Items from a dataset
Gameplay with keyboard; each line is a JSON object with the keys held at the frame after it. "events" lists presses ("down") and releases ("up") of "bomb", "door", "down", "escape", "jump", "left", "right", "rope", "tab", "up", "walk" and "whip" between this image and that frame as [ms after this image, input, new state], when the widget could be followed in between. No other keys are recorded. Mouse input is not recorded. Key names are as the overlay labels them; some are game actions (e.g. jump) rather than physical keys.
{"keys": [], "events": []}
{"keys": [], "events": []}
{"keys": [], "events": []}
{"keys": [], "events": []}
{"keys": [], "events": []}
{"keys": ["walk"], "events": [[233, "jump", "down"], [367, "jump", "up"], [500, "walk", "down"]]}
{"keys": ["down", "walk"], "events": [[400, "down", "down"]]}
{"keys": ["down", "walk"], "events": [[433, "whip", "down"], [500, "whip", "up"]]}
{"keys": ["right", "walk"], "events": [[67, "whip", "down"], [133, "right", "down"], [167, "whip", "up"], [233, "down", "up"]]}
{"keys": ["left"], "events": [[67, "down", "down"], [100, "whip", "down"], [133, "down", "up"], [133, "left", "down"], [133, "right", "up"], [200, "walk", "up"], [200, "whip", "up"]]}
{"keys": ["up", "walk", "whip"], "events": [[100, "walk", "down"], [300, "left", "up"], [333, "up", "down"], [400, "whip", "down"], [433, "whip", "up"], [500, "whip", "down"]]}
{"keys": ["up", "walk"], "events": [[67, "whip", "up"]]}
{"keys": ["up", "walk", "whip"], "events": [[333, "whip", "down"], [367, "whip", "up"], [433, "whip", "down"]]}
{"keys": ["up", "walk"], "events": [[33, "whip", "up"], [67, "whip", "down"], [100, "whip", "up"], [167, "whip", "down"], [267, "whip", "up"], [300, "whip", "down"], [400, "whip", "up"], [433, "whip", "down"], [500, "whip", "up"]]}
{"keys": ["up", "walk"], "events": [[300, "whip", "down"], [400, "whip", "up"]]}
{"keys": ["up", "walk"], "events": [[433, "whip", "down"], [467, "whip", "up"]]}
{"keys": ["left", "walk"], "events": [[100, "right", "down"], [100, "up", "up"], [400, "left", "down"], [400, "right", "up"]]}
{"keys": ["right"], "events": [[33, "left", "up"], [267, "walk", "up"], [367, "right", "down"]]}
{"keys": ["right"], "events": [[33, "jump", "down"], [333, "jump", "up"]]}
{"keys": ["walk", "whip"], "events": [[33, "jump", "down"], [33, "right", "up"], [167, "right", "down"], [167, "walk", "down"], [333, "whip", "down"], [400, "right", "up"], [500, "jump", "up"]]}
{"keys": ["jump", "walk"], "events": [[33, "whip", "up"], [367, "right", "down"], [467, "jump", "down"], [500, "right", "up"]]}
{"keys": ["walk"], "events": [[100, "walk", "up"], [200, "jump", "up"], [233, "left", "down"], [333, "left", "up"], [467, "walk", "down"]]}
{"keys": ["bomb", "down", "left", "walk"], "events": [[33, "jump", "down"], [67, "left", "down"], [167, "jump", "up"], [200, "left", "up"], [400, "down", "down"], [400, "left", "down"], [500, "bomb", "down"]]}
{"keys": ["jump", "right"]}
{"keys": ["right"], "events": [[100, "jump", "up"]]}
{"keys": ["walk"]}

### [What the task asks]
From the first line to the last, copy every record exactly.

### [Result]
Gameplay with keyboard; each line is a JSON object with the keys held at the frame after it. "events" lists presses ("down") and releases ("up") of "bomb", "door", "down", "escape", "jump", "left", "right", "rope", "tab", "up", "walk" and "whip" between this image and that frame as [ms after this image, input, new state], when the widget could be followed in between. No other keys are recorded. Mouse input is not recorded. Key names are as the overlay labels them; some are game actions (e.g. jump) rather than physical keys.
{"keys": [], "events": []}
{"keys": [], "events": []}
{"keys": [], "events": []}
{"keys": [], "events": []}
{"keys": [], "events": []}
{"keys": ["walk"], "events": [[233, "jump", "down"], [367, "jump", "up"], [500, "walk", "down"]]}
{"keys": ["down", "walk"], "events": [[400, "down", "down"]]}
{"keys": ["down", "walk"], "events": [[433, "whip", "down"], [500, "whip", "up"]]}
{"keys": ["right", "walk"], "events": [[67, "whip", "down"], [133, "right", "down"], [167, "whip", "up"], [233, "down", "up"]]}
{"keys": ["left"], "events": [[67, "down", "down"], [100, "whip", "down"], [133, "down", "up"], [133, "left", "down"], [133, "right", "up"], [200, "walk", "up"], [200, "whip", "up"]]}
{"keys": ["up", "walk", "whip"], "events": [[100, "walk", "down"], [300, "left", "up"], [333, "up", "down"], [400, "whip", "down"], [433, "whip", "up"], [500, "whip", "down"]]}
{"keys": ["up", "walk"], "events": [[67, "whip", "up"]]}
{"keys": ["up", "walk", "whip"], "events": [[333, "whip", "down"], [367, "whip", "up"], [433, "whip", "down"]]}
{"keys": ["up", "walk"], "events": [[33, "whip", "up"], [67, "whip", "down"], [100, "whip", "up"], [167, "whip", "down"], [267, "whip", "up"], [300, "whip", "down"], [400, "whip", "up"], [433, "whip", "down"], [500, "whip", "up"]]}
{"keys": ["up", "walk"], "events": [[300, "whip", "down"], [400, "whip", "up"]]}
{"keys": ["up", "walk"], "events": [[433, "whip", "down"], [467, "whip", "up"]]}
{"keys": ["left", "walk"], "events": [[100, "right", "down"], [100, "up", "up"], [400, "left", "down"], [400, "right", "up"]]}
{"keys": ["right"], "events": [[33, "left", "up"], [267, "walk", "up"], [367, "right", "down"]]}
{"keys": ["right"], "events": [[33, "jump", "down"], [333, "jump", "up"]]}
{"keys": ["walk", "whip"], "events": [[33, "jump", "down"], [33, "right", "up"], [167, "right", "down"], [167, "walk", "down"], [333, "whip", "down"], [400, "right", "up"], [500, "jump", "up"]]}
{"keys": ["jump", "walk"], "events": [[33, "whip", "up"], [367, "right", "down"], [467, "jump", "down"], [500, "right", "up"]]}
{"keys": ["walk"], "events": [[100, "walk", "up"], [200, "jump", "up"], [233, "left", "down"], [333, "left", "up"], [467, "walk", "down"]]}
{"keys": ["bomb", "down", "left", "walk"], "events": [[33, "jump", "down"], [67, "left", "down"], [167, "jump", "up"], [200, "left", "up"], [400, "down", "down"], [400, "left", "down"], [500, "bomb", "down"]]}
{"keys": ["jump", "right"]}
{"keys": ["right"], "events": [[100, "jump", "up"]]}
{"keys": ["walk"]}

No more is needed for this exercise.